[PROVIDED TEXT]

Monday, November 2, 2015

From Noon to Midnight at the Met, Part II

Giacomo Puccini
Metropolitan Opera
October 3, 2015

Zeffirelli's grand Orientalist extravaganza
Photo credit: Marty Sohl
After having seen just a few hours earlier the Goya-dark and emotions-stirring Trovatore matinee, the Turandot evening show on the very same stage felt like a kitschy operatic Disneyland – all glitter but no depth or complexity of any sort. And we experienced Puccini’s Oriental extravaganza in its best possible form (Zeffirelli’s grand production) with a sensational cast (Goerke, Alvarez, Gerzmava). The performance was truly spectacular, the way a Turandot should be. One could see why this is a house-filling blockbuster: elaborate sets that create an exotic fantasyland, extremely straightforward fairy tale plot and dozens of dancers and singers swarming all over the stage, doing all sorts of eye-catching stuff. Had I seen Turandot any other evening, I would have probably been pretty excited about it, but catching it on the same day I witnessed the best Trovatore ever, I really could not help but compare the two operas and the Verdi one was the clear winner for me, mostly because I found the plot way more multi-layered, relatable and interesting than Puccini’s. No matter how gorgeous the music, if the narrative does not captivate me, I simply don’t enjoy an opera as much.

[/PROVIDED TEXT]
[DATA]

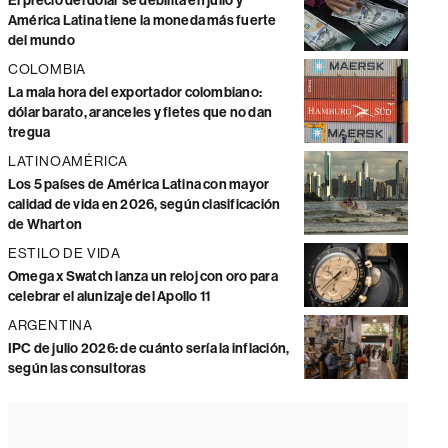
El precio del dólar se debilita en julio y
América Latina tiene la moneda más fuerte
del mundo
COLOMBIA
La mala hora del exportador colombiano:
dólar barato, aranceles y fletes que no dan
tregua
LATINOAMÉRICA
Los 5 países de América Latina con mayor
calidad de vida en 2026, según clasificación
de Wharton
ESTILO DE VIDA
Omega x Swatch lanza un reloj con oro para
celebrar el alunizaje del Apollo 11
ARGENTINA
IPC de julio 2026: de cuánto sería la inflación,
según las consultoras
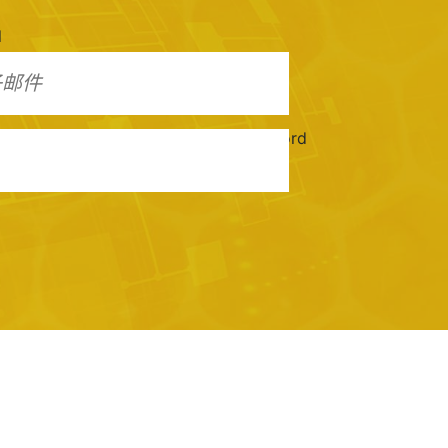
l
Password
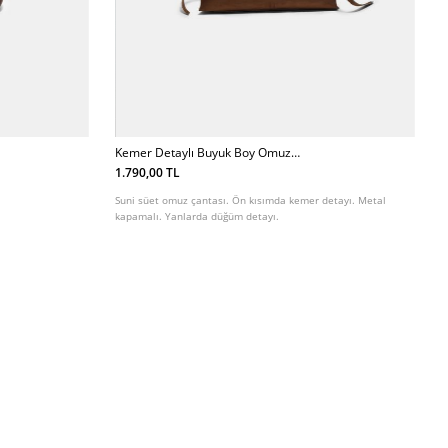
Kemer Detaylı Buyuk Boy Omuz
Cantası
1.790,00 TL
Suni süet omuz çantası. Ön kısımda kemer detayı. Metal
kapamalı. Yanlarda düğüm detayı.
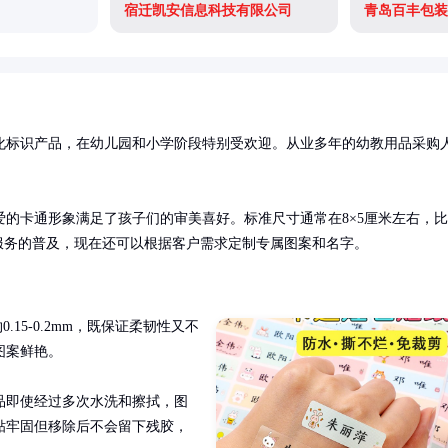
宿迁凯安信息科技有限公司
青岛百丰包装
化标识产品，在幼儿园和小学阶段特别受欢迎。从业多年的幼教用品采购
的卡通形象满足了孩子们的审美喜好。标准尺寸通常在8×5厘米左右，比
服务的普及，现在还可以根据客户需求定制专属图案和名字。
.15-0.2mm，既保证柔韧性又不
案鲜艳。

品即使经过多次水洗和擦拭，图
贴牢固但移除后不会留下残胶，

[/DATA]

| TASKS AND EXERCISES |
1. Answer these questions from the opera review:
(a) On what date was the Turandot performance held?
(b) Who is credited for the photo?
(c) Whose production of Turandot did the writer see?
2. Count the lines of the records that contain the string "Latina". Give only the number.
The opera review and the records are unrelated pieces of material.

| EXERCISE RESPONSES |
1.
(a) October 3, 2015
(b) Marty Sohl
(c) Zeffirelli's

2. 2